§ **Quoted text**

## start

# New lights



## Fiafighterdude (Jan 2, 2008)

Just bought the Star SVP Mini Phantom MAX and the Able 2 / SHO-ME 360° LED Beacon both amber

just wantedto see what everyone thought of them ?


----------



## dmontgomery (Oct 3, 2003)

I would be interesting in a video of the beacon if possible.....


----------



## Fiafighterdude (Jan 2, 2008)

dmontgomery;680272 said:


> I would be interesting in a video of the beacon if possible.....


i just ordered it so as soon as it they get here i will post videos of both for every one


----------



## jt5019 (Aug 28, 2003)

Im interested in that same led beacon ... I couldnt find anyone that uses it and wanted to hear some opinions first. I have the code 3 quad flash led beacon with the clear lens its bright at night but im not impressed with it during the daytime.


----------



## dmontgomery (Oct 3, 2003)

I have to say the sirennet.com vid of it is not that great outside.....


----------



## Pirsch (Jun 1, 2007)

Hey Fiafighterdude... I thought you were a Whelen Man... Guess you'll have to change up your signiture line huh?

## end

§ **Entries shown**
## start

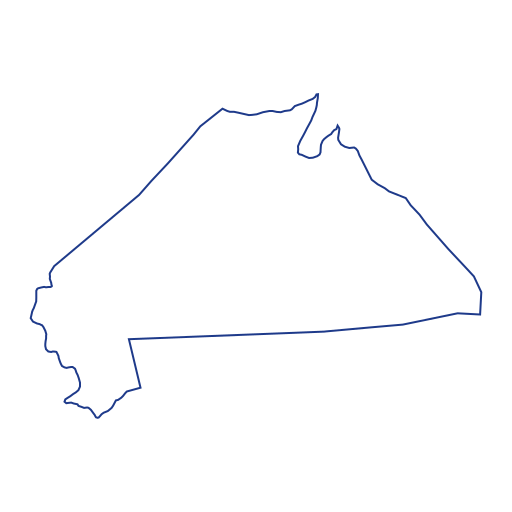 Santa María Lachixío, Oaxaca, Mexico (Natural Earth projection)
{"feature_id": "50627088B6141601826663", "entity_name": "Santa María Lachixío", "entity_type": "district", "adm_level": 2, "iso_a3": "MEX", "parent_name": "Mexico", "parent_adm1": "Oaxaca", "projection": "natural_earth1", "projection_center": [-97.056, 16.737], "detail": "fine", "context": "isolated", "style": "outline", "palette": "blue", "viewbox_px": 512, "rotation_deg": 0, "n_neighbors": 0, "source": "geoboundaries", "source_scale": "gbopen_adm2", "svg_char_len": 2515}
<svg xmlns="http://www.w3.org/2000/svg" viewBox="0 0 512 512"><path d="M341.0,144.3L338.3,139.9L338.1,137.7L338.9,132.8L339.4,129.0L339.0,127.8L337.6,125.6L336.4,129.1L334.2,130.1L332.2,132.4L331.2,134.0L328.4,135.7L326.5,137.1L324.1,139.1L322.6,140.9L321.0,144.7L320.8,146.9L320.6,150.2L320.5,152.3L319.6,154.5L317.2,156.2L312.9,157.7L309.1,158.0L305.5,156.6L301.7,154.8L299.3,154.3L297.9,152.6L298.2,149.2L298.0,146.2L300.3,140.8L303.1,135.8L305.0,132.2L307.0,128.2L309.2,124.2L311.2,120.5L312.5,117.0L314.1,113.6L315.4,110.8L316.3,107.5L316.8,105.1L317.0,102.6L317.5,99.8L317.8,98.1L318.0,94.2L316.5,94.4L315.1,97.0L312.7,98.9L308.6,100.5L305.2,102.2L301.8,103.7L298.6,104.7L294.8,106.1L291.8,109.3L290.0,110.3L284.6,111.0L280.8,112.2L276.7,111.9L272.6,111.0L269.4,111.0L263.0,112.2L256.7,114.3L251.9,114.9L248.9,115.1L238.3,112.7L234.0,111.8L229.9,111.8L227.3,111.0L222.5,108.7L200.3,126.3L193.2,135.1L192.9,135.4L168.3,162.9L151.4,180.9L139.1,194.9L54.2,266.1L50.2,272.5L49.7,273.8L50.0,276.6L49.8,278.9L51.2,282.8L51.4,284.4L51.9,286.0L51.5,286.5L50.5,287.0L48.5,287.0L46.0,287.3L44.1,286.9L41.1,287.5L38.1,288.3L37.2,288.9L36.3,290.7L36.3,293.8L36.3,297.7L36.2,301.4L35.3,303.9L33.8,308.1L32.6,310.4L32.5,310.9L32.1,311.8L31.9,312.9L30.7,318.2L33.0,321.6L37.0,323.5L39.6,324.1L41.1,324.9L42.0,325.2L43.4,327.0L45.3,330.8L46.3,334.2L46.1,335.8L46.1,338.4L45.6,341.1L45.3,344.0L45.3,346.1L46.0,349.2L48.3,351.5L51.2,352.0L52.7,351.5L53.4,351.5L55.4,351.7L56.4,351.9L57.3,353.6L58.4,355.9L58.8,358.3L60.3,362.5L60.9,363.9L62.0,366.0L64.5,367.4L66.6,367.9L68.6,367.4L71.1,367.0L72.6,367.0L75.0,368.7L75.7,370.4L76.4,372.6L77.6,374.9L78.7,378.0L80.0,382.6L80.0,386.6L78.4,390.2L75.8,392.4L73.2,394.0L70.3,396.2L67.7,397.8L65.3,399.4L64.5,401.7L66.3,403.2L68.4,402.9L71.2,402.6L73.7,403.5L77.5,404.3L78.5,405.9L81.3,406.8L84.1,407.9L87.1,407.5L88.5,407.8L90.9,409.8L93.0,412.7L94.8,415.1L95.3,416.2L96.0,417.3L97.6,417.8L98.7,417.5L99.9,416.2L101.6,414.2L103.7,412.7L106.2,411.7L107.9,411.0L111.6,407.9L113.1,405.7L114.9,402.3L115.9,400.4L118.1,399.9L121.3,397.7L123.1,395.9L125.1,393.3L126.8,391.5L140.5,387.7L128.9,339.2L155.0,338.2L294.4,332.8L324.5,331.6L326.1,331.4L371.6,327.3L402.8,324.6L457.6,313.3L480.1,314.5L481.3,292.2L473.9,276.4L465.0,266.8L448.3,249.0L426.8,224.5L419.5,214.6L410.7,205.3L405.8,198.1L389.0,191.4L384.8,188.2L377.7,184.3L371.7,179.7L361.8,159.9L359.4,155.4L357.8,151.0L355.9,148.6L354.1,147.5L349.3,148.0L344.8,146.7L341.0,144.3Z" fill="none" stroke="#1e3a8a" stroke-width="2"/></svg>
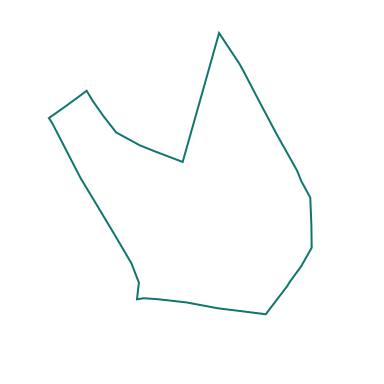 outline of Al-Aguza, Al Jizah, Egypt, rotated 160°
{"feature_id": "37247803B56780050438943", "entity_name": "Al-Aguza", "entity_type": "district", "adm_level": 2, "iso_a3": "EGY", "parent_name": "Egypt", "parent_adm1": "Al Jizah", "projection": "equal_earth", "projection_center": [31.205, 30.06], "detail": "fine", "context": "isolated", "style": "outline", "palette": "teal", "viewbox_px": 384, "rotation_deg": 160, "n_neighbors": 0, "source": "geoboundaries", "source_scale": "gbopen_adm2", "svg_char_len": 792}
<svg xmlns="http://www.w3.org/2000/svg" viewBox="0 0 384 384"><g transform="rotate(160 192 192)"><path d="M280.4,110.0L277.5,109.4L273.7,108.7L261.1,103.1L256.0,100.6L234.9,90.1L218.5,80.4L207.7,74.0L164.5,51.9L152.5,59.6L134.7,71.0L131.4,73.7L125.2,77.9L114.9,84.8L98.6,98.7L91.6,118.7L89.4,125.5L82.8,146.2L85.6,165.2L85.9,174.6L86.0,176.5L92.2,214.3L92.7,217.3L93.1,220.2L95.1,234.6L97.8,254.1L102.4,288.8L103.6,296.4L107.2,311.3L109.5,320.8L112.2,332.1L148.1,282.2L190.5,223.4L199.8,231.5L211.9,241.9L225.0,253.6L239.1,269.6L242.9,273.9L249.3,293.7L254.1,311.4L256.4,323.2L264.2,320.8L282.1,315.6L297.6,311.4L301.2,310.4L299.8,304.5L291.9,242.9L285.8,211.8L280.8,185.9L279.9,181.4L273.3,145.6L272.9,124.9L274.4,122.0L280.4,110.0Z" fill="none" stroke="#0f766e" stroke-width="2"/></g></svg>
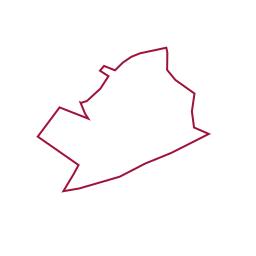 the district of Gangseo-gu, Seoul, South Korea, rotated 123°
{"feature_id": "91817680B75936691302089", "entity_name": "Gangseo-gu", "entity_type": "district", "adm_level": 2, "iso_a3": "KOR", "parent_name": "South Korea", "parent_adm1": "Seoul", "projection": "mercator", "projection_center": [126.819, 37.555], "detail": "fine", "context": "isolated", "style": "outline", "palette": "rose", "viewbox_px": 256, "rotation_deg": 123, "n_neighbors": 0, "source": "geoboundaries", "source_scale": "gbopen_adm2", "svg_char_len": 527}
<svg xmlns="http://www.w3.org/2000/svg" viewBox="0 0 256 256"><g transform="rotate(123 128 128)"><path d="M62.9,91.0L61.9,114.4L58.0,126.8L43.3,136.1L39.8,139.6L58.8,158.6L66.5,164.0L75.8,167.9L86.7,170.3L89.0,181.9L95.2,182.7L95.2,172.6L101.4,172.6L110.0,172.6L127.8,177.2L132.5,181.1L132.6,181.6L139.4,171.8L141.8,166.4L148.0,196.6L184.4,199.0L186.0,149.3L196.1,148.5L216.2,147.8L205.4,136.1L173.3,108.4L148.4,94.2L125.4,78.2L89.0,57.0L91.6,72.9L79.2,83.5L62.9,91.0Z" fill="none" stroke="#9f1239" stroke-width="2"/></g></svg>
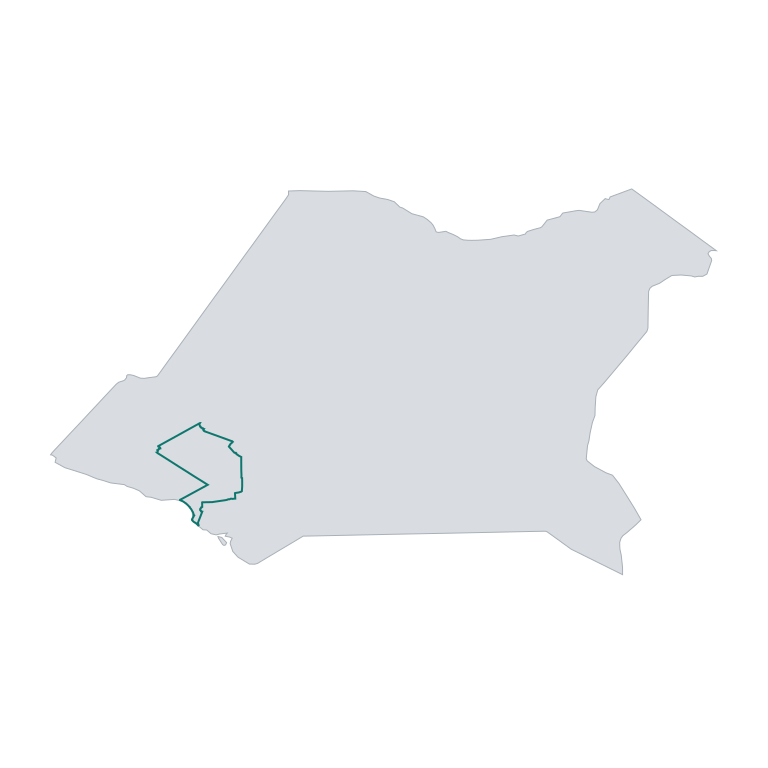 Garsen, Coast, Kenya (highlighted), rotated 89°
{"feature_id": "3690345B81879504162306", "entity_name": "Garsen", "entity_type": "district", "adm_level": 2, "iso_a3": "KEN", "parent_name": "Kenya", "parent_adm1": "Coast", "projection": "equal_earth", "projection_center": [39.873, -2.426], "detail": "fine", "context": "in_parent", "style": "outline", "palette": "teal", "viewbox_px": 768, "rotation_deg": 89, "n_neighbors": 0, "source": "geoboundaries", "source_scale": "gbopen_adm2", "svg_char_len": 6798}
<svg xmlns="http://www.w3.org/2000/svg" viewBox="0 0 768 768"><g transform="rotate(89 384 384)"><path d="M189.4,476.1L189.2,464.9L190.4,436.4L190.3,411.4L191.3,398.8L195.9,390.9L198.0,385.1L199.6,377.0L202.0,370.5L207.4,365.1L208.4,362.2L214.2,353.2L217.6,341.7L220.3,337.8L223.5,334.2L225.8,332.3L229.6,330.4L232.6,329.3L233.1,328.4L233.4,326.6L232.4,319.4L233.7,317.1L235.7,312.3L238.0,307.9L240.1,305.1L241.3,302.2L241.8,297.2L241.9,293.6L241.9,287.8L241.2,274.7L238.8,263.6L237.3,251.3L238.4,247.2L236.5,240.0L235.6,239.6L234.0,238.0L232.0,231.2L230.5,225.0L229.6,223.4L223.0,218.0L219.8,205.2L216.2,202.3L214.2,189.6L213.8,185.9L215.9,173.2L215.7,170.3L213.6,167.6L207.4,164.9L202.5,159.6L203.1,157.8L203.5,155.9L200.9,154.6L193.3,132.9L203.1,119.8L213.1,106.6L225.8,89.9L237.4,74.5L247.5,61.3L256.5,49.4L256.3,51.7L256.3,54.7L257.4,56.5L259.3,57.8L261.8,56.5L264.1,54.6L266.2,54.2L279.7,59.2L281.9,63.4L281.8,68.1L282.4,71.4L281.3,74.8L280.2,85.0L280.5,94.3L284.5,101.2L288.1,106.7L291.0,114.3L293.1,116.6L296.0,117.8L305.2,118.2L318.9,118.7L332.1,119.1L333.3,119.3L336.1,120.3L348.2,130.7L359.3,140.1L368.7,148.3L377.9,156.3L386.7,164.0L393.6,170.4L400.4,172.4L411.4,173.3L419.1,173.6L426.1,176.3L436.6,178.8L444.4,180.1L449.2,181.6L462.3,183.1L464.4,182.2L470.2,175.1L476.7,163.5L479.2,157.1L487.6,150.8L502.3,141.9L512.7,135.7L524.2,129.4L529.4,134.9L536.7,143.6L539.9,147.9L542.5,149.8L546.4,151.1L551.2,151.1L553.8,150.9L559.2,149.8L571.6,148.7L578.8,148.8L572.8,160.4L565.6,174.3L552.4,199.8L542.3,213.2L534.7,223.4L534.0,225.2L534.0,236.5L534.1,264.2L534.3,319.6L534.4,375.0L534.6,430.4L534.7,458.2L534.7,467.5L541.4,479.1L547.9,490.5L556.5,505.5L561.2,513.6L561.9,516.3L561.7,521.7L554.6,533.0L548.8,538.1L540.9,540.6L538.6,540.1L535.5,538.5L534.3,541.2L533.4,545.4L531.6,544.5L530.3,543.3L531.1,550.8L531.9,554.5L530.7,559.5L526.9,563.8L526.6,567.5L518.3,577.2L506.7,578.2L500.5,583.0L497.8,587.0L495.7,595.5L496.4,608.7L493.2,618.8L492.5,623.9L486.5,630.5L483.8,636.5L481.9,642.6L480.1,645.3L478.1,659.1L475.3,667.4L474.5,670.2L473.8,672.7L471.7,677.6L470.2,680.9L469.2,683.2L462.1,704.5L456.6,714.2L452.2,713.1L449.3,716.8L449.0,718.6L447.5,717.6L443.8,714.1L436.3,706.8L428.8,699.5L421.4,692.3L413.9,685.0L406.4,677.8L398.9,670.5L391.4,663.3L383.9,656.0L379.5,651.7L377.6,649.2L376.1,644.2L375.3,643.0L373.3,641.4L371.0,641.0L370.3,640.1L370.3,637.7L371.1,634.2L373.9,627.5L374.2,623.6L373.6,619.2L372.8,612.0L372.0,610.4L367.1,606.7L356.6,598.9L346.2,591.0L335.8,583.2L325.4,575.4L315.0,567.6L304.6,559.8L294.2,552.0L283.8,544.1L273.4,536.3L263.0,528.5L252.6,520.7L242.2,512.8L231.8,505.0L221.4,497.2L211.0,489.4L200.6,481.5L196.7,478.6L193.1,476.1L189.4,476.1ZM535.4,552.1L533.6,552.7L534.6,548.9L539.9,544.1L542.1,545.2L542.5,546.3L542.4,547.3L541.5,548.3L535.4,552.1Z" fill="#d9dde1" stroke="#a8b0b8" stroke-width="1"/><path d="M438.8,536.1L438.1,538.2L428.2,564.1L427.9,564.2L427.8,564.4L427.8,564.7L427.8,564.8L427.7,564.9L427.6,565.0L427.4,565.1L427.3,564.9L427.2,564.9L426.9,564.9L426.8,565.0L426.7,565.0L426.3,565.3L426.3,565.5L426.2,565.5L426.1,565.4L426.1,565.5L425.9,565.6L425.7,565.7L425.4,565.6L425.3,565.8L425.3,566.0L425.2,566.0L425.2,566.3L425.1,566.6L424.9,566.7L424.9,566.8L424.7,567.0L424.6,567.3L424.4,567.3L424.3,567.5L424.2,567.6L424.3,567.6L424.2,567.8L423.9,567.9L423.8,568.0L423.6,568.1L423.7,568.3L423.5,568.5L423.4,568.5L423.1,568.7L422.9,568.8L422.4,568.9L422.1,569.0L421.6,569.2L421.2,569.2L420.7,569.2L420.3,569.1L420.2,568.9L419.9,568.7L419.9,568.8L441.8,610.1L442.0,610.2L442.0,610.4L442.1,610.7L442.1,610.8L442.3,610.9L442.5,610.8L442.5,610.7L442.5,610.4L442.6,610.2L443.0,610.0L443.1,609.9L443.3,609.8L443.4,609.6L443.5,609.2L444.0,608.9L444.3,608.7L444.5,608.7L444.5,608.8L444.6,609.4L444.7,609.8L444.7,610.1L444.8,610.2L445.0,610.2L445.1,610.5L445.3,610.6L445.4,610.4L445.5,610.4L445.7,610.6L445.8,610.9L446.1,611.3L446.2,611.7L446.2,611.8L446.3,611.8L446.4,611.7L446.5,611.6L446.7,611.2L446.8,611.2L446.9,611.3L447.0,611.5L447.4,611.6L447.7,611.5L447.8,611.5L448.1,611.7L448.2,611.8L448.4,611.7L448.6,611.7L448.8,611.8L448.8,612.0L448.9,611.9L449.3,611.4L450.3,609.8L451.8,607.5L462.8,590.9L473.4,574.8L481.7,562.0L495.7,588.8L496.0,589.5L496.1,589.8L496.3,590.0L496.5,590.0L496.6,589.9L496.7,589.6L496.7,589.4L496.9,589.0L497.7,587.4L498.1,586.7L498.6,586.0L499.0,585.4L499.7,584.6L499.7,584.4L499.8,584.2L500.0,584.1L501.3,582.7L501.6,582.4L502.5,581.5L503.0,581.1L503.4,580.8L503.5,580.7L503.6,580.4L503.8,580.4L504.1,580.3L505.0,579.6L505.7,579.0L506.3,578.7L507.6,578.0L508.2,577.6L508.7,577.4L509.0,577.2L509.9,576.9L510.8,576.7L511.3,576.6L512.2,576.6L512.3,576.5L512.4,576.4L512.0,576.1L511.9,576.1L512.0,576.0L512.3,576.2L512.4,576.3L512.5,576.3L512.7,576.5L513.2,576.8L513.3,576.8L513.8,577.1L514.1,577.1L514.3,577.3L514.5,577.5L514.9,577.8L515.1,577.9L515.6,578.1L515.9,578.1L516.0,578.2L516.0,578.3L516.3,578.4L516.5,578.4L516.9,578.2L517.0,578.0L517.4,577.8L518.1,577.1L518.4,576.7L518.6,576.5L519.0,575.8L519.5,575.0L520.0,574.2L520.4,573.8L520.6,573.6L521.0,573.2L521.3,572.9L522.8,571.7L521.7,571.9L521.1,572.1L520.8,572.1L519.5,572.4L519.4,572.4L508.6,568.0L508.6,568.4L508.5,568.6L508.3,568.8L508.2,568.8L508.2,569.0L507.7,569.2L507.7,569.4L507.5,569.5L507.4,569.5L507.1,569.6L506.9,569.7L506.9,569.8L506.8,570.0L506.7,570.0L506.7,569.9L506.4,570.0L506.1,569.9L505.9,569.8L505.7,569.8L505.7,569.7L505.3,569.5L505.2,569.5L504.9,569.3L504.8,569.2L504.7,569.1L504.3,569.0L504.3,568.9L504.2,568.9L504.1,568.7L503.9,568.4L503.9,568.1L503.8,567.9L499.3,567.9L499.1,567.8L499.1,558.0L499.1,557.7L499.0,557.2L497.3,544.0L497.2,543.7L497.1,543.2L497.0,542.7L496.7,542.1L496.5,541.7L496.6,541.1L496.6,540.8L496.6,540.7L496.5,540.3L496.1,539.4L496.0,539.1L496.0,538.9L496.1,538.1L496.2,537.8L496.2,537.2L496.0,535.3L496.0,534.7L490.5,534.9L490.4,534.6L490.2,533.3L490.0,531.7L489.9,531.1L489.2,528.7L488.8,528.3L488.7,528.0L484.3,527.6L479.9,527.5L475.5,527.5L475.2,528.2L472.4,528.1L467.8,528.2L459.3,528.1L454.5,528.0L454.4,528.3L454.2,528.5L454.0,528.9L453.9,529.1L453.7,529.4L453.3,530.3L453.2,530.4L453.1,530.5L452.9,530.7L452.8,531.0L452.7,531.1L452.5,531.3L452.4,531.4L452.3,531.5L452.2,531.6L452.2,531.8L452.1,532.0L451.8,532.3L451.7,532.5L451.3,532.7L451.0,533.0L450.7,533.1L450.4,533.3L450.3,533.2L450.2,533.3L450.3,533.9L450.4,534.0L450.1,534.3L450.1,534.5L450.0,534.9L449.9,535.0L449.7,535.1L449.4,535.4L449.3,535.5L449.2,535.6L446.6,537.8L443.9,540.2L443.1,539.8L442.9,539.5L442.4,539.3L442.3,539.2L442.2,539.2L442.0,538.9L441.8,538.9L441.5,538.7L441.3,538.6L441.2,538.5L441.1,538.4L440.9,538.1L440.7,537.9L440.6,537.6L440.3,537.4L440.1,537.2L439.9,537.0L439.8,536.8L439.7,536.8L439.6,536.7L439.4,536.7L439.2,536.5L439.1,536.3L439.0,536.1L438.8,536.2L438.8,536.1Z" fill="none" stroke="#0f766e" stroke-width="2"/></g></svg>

## end

§ **Tasks to perform**
[A] Answer these about the lights thread:
(i) What color are both of the lights Fiafighterdude bought?
(ii) Which beacon does jt5019 already own?
(iii) On which site's video does dmontgomery say the beacon is not that great outside?
[B] Please reproduce the part of the lights thread starting at "Im interested in" and ending at "that great outside.....".
The listing isn't needed for this.

§ **Answers for this exercise**
[A]
(i) Amber
(ii) The Code 3 quad flash LED beacon with the clear lens
(iii) sirennet.com

[B]
Im interested in that same led beacon ... I couldnt find anyone that uses it and wanted to hear some opinions first. I have the code 3 quad flash led beacon with the clear lens its bright at night but im not impressed with it during the daytime.


----------



## dmontgomery (Oct 3, 2003)

I have to say the sirennet.com vid of it is not that great outside.....